WHAT YOU NEED TO DO:
A) Answer these questions from the Far Cry 2 preview:
(i) At what event were the game's demos watched and played?
(ii) How long is the game's cycle of day and night?
(iii) How much land does the open world give the player to explore?
B) Reproduce the Far Cry 2 preview from "Now, watching and" up to and including "invented somewhere new.".

SELECTED TEXT:
Content starts

Now, watching and playing the game at Ubisoft's 2008 Paris conference, that position is getting pretty impossible to maintain. Far Cry 2 isn't just looking like a good FPS - it's looking like a great one, and a genuinely ambitious and intelligent attempt to take the style that Far Cry invented somewhere new.
That begins with the setting: an anyonymous central African state being torn apart by a brutal war between scavenging mercenary forces. Gone is Far Cry's tropical island paradise, the green palms and sapphire waters. In its place we have dusty plains, bleak desert landscapes, muddy creeks, jagged mountains and the long grasses of the savannah. The surprise is how beautifully all this has been rendered, coming frighteningly close to Crysis in terms of the quality and detail of the light, the vegetation and the shadows. Like Crytek's PC graphics benchmark, Far Cry 2 can be uncannily realistic. When one of the developers speeds up the game's four-hour cycle of day and night and the landcape shifts from mellow golds to fierce reds to soft blues, you can almost feel the change in temperature, smell the dust. Console owners won't have seen anything like it.
Just as impressive is the fact that this is a totally open world. The game loads and you have a full 50 square kilometres of land to explore, on foot, on wheels or dangling from a glider. The aim is to put you in this world and not take you out of it. Switch to the map and you'll see your hand raise it into vision. Use a health item and you'll watch as the syringe is plunged into your arm or you quickly dig the bullet from your foot.

Content ends

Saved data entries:
Content starts

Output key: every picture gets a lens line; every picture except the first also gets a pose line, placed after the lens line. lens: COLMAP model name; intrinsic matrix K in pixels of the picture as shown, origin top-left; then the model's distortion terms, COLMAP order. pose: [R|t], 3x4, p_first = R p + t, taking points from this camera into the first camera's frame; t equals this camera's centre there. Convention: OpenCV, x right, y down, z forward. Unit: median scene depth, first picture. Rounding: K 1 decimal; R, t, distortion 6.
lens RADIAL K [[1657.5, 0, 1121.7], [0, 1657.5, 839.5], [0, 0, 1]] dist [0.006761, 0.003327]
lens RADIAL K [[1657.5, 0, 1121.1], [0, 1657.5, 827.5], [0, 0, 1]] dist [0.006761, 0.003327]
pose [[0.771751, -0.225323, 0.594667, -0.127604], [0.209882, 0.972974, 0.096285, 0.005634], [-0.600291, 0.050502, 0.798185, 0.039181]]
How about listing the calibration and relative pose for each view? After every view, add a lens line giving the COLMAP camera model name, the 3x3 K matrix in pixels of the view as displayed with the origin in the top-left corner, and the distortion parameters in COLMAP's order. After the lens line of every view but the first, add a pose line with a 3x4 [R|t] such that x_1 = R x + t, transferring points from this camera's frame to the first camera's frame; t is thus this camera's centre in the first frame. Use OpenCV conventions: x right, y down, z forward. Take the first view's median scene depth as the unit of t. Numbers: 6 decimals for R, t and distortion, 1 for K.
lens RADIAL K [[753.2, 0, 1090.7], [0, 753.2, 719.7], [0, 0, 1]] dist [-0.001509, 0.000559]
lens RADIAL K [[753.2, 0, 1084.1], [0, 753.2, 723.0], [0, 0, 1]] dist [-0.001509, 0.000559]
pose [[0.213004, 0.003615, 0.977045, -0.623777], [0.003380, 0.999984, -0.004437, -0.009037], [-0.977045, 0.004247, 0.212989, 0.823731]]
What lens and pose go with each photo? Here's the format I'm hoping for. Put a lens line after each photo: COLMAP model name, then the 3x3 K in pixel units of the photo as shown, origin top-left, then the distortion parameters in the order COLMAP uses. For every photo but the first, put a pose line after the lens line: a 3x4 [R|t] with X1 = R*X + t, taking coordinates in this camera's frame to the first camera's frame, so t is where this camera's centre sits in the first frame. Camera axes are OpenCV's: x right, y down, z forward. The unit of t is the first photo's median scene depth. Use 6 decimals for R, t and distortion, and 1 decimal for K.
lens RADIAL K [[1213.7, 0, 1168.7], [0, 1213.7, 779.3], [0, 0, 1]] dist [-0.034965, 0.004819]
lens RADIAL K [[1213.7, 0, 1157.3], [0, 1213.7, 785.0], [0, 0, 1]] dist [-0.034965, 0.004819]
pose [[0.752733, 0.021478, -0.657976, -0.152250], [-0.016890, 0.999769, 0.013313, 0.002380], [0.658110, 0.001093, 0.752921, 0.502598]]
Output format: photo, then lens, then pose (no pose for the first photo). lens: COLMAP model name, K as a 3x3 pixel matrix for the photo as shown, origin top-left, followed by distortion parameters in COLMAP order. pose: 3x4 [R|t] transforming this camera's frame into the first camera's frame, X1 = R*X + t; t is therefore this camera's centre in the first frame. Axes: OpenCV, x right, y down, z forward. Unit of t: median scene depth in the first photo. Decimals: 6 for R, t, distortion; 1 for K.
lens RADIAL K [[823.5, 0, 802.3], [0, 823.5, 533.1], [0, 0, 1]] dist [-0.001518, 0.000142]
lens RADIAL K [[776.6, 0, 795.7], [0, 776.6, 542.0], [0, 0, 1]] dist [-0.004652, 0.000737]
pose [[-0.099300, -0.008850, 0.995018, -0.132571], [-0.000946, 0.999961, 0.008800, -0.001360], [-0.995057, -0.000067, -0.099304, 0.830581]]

Content ends

OUTPUTS IN ORDER:
A)
(i) Ubisoft's 2008 Paris conference
(ii) Four hours
(iii) A full 50 square kilometres

B)
Now, watching and playing the game at Ubisoft's 2008 Paris conference, that position is getting pretty impossible to maintain. Far Cry 2 isn't just looking like a good FPS - it's looking like a great one, and a genuinely ambitious and intelligent attempt to take the style that Far Cry invented somewhere new.